10. A timeline for your project. When you will be doing all of this good stuff? Build deadlines to coincide with our critiques.
11. A web site or blog containing all of the above. You must document your progress and process on the blog by updating it weekly.
Wednesday, April 9, 5:00 Present Project Proposal Draft. Make notes and changes based on critique.
Wednesday, April 16, 5:00
Wednesday, April 30, 5:00
Wednesday, May 14, 5:00
Wednesday, May 28, 5:00
Final Critique Wednesday, June 11, 5:30-6:30
Capstone Paper GuidelinesIf you are registered for Art 496 Capstone, before receiving a final grade you must present your final project in a capstone paper. The paper should be a 5-10 page reflective essay and include images and a bibliography. Images may be incorporated into the body of the paper or attached as an appendix. The paper is due at the final critique, and yes, you will need to turn in an old-fashioned hard copy of your paper.
1. Think of the paper as a presentation of your project to an audience of complete strangers. Use your project proposal to help you articulate your project and your process to this audience.
2. What were you trying to achieve with the project? Did you have a clear goal or purpose in mind? Were some aspects of the project more experimental? Discuss influences on the project, and include images and a bibliography.
3. Reflect on your process and give a post-mortem of the project. What went right? What went wrong? Did the project change as you went along? Did obstacles arise? Were they expected or unexpected? How did you overcome these obstacles? What advise would you give others undertaking similar projects?
1. Project proposal. Includes: writing, organization, quality of research, ambition, scope, clarity of each part of the proposal.
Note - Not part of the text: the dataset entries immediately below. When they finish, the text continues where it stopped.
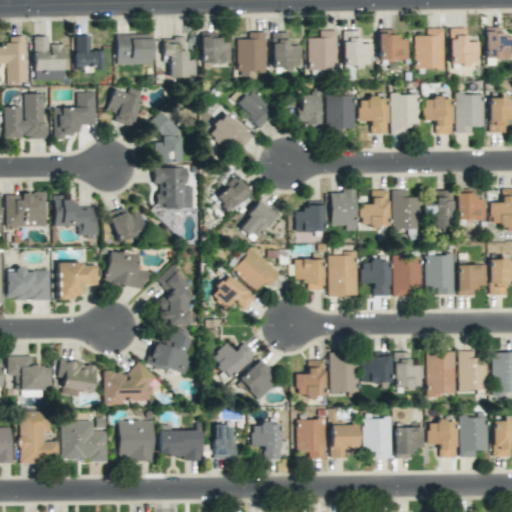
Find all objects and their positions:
road: (346, 1)
road: (24, 4)
road: (247, 4)
building: (494, 44)
building: (388, 45)
building: (458, 47)
building: (211, 48)
building: (131, 49)
building: (352, 49)
building: (426, 49)
building: (281, 51)
building: (319, 51)
building: (248, 53)
building: (84, 54)
building: (12, 59)
building: (44, 59)
building: (174, 59)
building: (121, 105)
building: (251, 107)
building: (306, 107)
building: (400, 112)
building: (464, 112)
building: (336, 113)
building: (370, 113)
building: (435, 113)
building: (496, 113)
building: (70, 115)
building: (23, 118)
building: (226, 132)
building: (163, 142)
road: (401, 163)
road: (55, 169)
building: (229, 193)
building: (168, 195)
building: (466, 207)
building: (22, 209)
building: (340, 209)
building: (438, 209)
building: (500, 209)
building: (372, 210)
building: (400, 210)
building: (71, 215)
building: (254, 219)
building: (306, 219)
building: (123, 223)
building: (120, 270)
building: (251, 270)
building: (305, 272)
building: (436, 273)
building: (339, 274)
building: (496, 274)
building: (372, 275)
building: (403, 275)
building: (71, 278)
building: (466, 278)
building: (23, 284)
building: (228, 293)
building: (171, 300)
road: (401, 328)
road: (58, 329)
building: (228, 360)
building: (373, 368)
building: (402, 371)
building: (468, 371)
building: (25, 373)
building: (340, 373)
building: (436, 373)
building: (500, 374)
building: (73, 377)
building: (253, 380)
building: (307, 380)
building: (127, 385)
building: (469, 435)
building: (374, 436)
building: (439, 436)
building: (307, 437)
building: (499, 437)
building: (32, 438)
building: (263, 439)
building: (339, 439)
building: (404, 439)
building: (132, 440)
building: (220, 440)
building: (79, 441)
building: (176, 443)
building: (4, 444)
road: (256, 486)
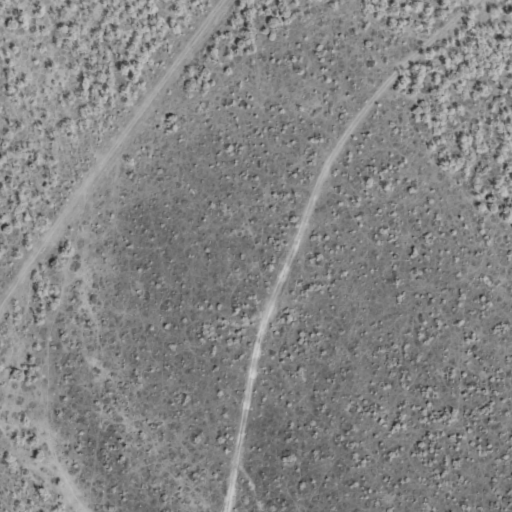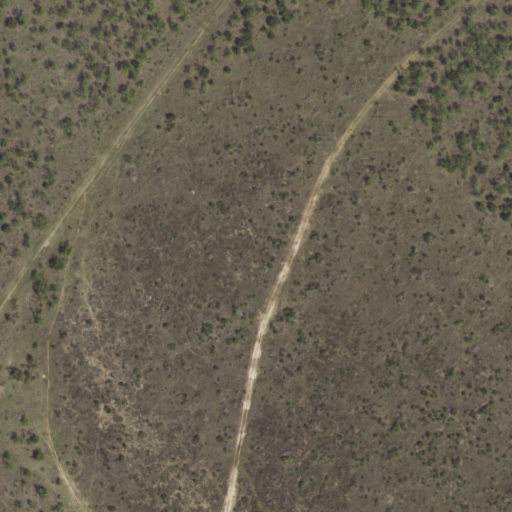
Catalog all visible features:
road: (347, 282)
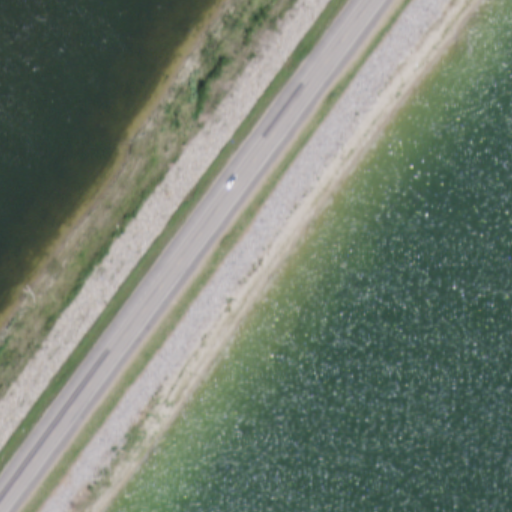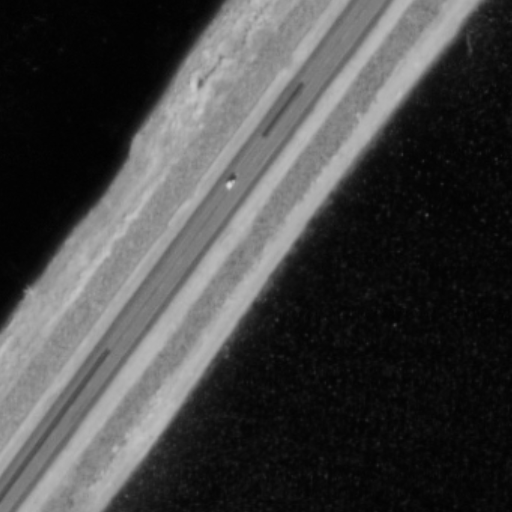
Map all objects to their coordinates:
road: (188, 256)
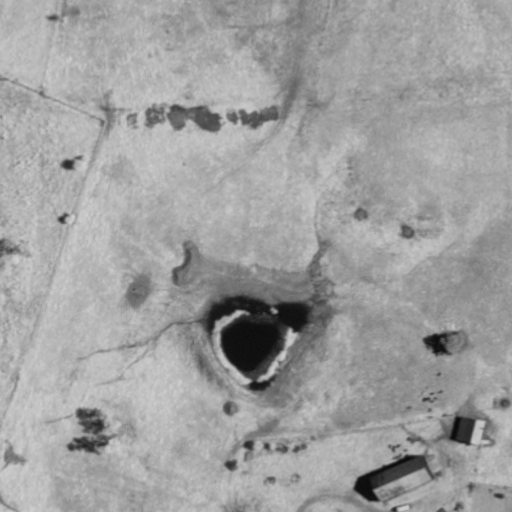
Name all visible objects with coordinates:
building: (472, 429)
building: (404, 477)
road: (302, 502)
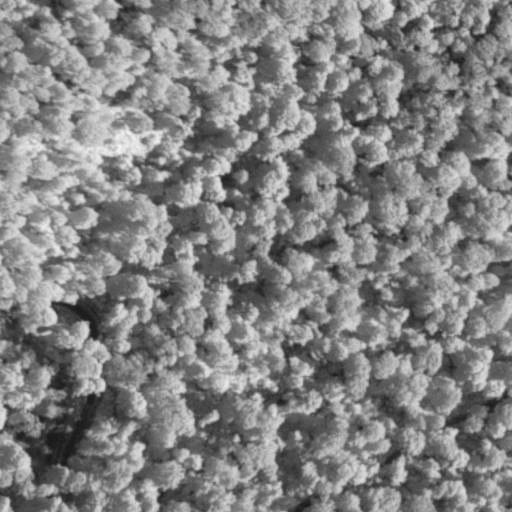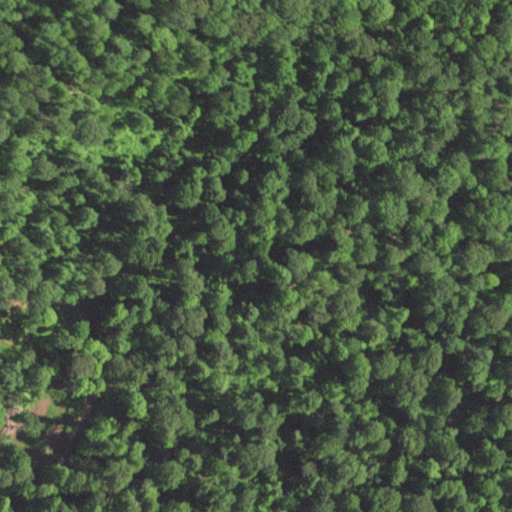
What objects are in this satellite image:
road: (43, 385)
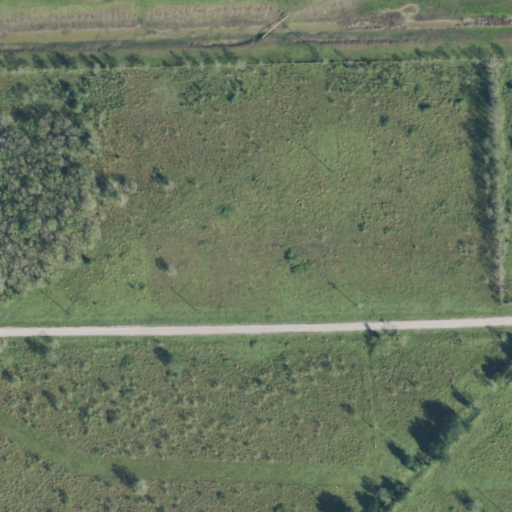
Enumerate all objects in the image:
road: (256, 325)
2. Presentation in critique. Includes: organization, clarity, quality of accompanying work, addressing the whole room, aware of audience response.
3. Interpersonal. How well do you give and take criticism? Are you responsive to recommendations? Are you listening to feedback?
4. Follow-through. Are you holding to steady, regular progress as demonstrated by your presentation at each critique. Does your site/blog show ongoing engagement? Is it evident that you are passionate about what you do?
5. Final delivery. Did you do what you set out to do? Is what you accomplished well-documented, and readily available to your audience?